John Calvin Commentary


John Calvin Commentary
"Therefore, behold, I will hedge up thy way with thorns, and I will build a wall against her, that she shall not find her paths." — Hosea 2:6 (ASV)
The Prophet here continues with the subject we touched upon yesterday; for he shows how necessary chastisement is when people congratulate themselves in their vices. And God, when He sees that people do not immediately confess their sins, defends, as it were, His own cause, like one pleading before a judge. In short, God here shows that He could not do otherwise than punish such great obstinacy in the people, as there appeared no other remedy.
Therefore, He says, behold I — There is a special meaning in these words, for God testifies that He becomes the avenger of ungodliness when people are brought into difficulties. It is as though He said, “Though the Israelites are not ready to confess that they suffer justly, yet I now declare that to punish them will be My work, when they are deprived of their pleasures, and when the source of their pride is removed from them.”

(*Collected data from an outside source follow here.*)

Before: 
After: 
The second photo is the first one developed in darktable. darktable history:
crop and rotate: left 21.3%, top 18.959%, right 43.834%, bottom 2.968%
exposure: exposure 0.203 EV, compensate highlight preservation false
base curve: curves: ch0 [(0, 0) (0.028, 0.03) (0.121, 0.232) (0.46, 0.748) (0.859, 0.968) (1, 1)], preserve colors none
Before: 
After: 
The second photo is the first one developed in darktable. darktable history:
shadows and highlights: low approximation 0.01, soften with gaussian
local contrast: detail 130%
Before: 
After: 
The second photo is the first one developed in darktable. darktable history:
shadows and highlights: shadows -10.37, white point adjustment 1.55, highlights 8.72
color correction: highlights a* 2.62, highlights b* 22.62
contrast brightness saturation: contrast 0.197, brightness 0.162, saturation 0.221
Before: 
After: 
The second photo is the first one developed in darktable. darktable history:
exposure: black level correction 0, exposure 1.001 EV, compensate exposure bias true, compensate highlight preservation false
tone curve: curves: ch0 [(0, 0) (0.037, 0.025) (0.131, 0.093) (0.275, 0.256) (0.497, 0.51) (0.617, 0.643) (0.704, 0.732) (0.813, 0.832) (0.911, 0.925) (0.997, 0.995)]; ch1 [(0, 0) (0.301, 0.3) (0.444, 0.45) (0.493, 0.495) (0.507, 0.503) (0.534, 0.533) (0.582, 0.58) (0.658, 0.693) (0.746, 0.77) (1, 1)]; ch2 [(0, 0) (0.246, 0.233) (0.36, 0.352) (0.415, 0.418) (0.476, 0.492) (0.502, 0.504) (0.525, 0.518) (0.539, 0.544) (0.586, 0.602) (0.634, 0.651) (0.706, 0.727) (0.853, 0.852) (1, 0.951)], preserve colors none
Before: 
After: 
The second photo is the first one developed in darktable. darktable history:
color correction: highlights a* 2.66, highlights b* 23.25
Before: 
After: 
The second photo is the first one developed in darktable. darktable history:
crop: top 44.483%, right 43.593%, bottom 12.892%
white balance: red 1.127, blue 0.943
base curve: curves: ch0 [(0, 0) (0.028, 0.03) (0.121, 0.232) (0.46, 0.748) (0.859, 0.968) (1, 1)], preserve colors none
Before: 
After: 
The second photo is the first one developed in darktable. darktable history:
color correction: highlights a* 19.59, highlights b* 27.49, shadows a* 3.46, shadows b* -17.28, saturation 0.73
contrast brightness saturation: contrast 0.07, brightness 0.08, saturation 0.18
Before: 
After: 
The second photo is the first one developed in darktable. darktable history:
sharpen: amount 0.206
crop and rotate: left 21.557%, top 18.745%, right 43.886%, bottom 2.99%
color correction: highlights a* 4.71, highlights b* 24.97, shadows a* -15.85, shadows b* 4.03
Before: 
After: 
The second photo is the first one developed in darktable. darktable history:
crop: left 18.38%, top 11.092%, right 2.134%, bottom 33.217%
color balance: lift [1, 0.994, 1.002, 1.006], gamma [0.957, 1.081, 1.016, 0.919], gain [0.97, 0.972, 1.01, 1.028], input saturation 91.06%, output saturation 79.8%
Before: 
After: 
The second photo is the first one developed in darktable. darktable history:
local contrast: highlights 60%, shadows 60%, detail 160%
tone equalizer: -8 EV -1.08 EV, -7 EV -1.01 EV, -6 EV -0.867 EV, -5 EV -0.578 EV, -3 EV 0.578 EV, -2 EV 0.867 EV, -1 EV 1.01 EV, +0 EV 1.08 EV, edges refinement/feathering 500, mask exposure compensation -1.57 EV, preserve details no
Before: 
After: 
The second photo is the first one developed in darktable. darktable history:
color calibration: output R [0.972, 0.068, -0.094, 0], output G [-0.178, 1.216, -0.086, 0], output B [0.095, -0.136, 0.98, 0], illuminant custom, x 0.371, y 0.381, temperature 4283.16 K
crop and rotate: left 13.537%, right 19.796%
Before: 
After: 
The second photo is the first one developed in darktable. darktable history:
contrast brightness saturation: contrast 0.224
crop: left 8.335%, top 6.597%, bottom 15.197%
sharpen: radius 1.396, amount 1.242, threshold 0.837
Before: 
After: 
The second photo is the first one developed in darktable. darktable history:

And He intimates by the metaphorical words He uses that He would deal with them in such a way as to keep the people from wandering after their idols, as they had done until now; but He retains the comparison to a harlot. Now when an unfaithful wife goes after her lovers, the husband must either overlook her behavior or be unaware of her shameful conduct. However this may be, wives cannot violate the marriage vow in this way unless they are given freedom by their husbands. But when a husband understands that his wife is promiscuous, he watches her more closely, observing all her movements day and night. God now uses this comparison: I will close up, He says, her way with thorns, and surround her with a mound, so that no way of access may be open to adulterers.
But by this comparison, the Prophet means that the people would be reduced to such difficulties that they might not indulge excessively in their superstitions, as they had done. For while the Israelites enjoyed prosperity, they thought everything was permissible for them; hence their complacency, and hence their contempt for the word of the Lord. By hedge, then, and by thorns, God means those adversities by which He restrains the ungodly, so that they may cease to flatter themselves and may not thoughtlessly follow their own superstitions, as they were previously accustomed to do. She shall not then find her ways; that is, “I will constrain them so to groan under the burden of afflictions, that they shall no longer, as they have done until now, give themselves free rein.”